**Exercise requirements**
In the items below, put everything from the line containing "left hip: (58, 266, -1)" down to the line containing "left wrist: (419, 236, 20)", both included, into a numbered list with any blank lines left out.

──────── Data provided ────────

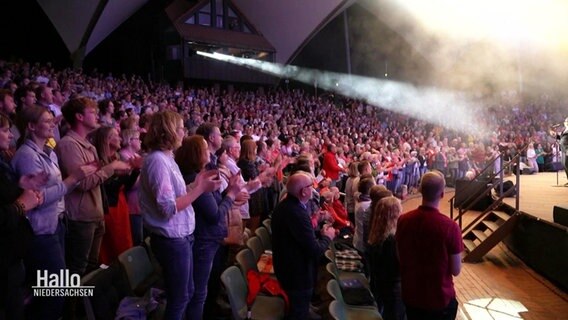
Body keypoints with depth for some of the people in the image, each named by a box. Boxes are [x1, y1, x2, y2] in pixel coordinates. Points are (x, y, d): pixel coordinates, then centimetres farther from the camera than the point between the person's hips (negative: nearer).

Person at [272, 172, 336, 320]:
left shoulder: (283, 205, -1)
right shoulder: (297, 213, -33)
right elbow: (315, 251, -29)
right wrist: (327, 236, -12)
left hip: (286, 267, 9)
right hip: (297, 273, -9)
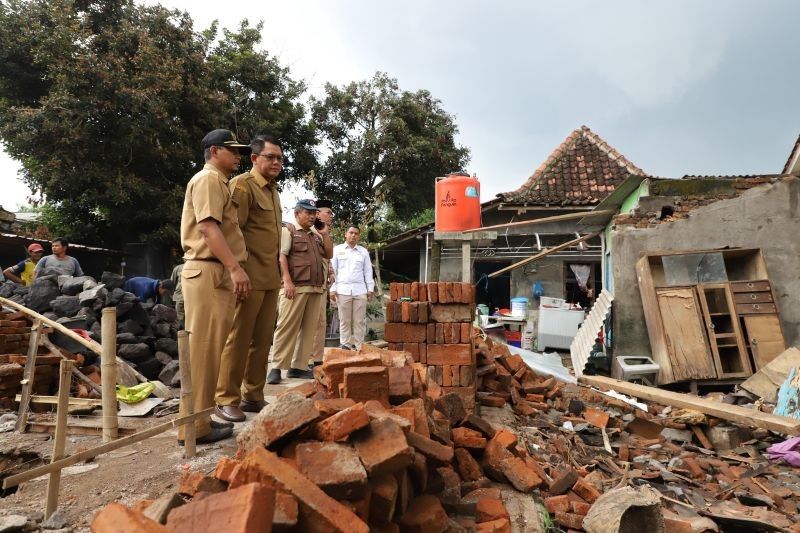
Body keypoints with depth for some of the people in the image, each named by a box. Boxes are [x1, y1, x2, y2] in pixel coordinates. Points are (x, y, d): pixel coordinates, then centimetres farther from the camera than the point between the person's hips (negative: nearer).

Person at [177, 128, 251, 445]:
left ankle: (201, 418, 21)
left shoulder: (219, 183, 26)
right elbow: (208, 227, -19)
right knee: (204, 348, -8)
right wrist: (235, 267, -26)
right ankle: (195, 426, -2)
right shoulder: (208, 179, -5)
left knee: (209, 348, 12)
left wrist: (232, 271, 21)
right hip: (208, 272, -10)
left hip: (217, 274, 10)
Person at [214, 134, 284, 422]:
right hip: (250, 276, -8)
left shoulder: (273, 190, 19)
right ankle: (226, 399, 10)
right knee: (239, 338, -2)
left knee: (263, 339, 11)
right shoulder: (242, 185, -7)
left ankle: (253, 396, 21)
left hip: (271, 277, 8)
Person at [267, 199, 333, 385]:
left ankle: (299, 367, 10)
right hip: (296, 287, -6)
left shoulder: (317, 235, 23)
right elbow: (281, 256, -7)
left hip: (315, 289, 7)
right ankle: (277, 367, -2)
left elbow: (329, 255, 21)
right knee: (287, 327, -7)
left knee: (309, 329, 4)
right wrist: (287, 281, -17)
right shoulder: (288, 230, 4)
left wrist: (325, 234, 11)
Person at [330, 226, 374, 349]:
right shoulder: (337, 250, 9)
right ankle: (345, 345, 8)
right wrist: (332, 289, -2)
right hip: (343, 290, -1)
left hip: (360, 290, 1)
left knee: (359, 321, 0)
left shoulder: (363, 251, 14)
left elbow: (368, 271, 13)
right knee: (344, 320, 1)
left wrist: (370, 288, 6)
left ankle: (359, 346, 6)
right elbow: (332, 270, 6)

────────
──────── Data provided ────────

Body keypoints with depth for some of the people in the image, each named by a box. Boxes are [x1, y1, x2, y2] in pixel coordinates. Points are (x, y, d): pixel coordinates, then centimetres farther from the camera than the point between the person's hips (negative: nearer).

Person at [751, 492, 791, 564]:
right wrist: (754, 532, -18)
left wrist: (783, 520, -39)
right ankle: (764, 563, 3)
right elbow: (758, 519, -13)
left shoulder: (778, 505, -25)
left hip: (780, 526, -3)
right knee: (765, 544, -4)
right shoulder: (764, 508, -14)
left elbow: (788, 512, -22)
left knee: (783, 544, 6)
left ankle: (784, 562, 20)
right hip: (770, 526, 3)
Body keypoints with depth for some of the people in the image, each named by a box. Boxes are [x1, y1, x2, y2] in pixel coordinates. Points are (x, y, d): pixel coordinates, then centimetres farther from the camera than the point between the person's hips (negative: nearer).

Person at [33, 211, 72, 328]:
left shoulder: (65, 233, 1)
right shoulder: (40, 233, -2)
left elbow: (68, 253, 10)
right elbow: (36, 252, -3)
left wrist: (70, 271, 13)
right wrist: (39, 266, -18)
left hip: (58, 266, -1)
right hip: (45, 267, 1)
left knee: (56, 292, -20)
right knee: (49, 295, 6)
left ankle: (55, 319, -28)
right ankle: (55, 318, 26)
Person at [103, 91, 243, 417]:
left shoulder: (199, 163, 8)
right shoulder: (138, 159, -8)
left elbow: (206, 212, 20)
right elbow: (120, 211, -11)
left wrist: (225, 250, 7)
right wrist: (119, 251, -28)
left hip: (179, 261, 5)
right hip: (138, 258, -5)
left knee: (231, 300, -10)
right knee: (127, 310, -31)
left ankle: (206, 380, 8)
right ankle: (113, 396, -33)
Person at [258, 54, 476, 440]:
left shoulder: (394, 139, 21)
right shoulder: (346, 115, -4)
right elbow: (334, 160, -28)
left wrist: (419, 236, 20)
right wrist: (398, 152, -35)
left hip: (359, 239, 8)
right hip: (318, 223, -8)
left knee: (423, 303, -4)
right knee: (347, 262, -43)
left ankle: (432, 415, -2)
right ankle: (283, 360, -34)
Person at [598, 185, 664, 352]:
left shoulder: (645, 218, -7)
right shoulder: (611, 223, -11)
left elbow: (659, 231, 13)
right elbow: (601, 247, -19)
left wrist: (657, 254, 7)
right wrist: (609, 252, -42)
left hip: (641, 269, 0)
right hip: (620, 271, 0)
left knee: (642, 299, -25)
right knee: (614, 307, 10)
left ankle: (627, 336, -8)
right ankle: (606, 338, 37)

────────
──────── Data provided ────────

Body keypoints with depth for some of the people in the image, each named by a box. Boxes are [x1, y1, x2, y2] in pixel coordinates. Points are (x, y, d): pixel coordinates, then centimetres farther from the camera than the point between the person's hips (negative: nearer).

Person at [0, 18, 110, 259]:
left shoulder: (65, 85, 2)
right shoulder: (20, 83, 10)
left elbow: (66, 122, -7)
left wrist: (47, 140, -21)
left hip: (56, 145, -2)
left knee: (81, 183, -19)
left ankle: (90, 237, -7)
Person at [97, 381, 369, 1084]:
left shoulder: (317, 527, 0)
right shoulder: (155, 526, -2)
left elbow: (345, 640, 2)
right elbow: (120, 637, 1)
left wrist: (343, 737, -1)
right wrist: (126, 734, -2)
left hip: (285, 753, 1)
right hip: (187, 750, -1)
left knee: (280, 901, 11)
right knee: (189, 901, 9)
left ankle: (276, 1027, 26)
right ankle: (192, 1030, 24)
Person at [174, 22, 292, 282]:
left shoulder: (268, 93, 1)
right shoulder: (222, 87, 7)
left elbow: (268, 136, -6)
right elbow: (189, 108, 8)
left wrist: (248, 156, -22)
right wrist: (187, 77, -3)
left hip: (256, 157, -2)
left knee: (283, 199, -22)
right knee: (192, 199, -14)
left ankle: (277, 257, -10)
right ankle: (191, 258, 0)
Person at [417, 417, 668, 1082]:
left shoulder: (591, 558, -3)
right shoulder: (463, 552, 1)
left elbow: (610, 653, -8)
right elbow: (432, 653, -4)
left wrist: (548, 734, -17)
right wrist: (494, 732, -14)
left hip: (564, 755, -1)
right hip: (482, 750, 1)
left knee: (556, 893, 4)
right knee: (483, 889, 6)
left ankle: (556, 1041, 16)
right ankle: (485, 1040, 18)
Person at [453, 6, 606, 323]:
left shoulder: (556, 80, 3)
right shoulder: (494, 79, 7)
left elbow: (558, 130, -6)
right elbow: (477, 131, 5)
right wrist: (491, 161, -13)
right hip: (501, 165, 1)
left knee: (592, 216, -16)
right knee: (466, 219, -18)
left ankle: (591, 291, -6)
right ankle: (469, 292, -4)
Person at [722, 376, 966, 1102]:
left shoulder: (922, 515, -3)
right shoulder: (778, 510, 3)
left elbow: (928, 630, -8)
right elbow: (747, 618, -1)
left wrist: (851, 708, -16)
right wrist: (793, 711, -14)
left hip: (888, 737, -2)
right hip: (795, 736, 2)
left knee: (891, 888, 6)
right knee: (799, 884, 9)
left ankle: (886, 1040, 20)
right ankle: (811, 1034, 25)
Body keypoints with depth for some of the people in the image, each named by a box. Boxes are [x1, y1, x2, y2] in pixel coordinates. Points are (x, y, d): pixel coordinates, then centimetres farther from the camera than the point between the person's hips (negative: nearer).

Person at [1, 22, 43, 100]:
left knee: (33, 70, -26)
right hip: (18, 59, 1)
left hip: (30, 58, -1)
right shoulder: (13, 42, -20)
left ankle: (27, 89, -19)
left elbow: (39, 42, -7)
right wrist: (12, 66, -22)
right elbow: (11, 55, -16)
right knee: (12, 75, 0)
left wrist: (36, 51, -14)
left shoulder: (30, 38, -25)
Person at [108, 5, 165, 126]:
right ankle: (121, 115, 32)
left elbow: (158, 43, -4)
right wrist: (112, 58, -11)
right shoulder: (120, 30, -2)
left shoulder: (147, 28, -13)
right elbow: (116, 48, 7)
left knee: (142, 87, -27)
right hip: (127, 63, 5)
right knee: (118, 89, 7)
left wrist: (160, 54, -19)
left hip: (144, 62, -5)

────────

**Exercise response**
1. left hip: (58, 266, -1)
2. right hip: (45, 267, 1)
3. left knee: (56, 292, -20)
4. right knee: (49, 295, 6)
5. left ankle: (55, 319, -28)
6. right ankle: (55, 318, 26)
7. Person at [103, 91, 243, 417]:
8. left shoulder: (199, 163, 8)
9. right shoulder: (138, 159, -8)
10. left elbow: (206, 212, 20)
11. right elbow: (120, 211, -11)
12. left wrist: (225, 250, 7)
13. right wrist: (119, 251, -28)
14. left hip: (179, 261, 5)
15. right hip: (138, 258, -5)
16. left knee: (231, 300, -10)
17. right knee: (127, 310, -31)
18. left ankle: (206, 380, 8)
19. right ankle: (113, 396, -33)
20. Person at [258, 54, 476, 440]:
21. left shoulder: (394, 139, 21)
22. right shoulder: (346, 115, -4)
23. right elbow: (334, 160, -28)
24. left wrist: (419, 236, 20)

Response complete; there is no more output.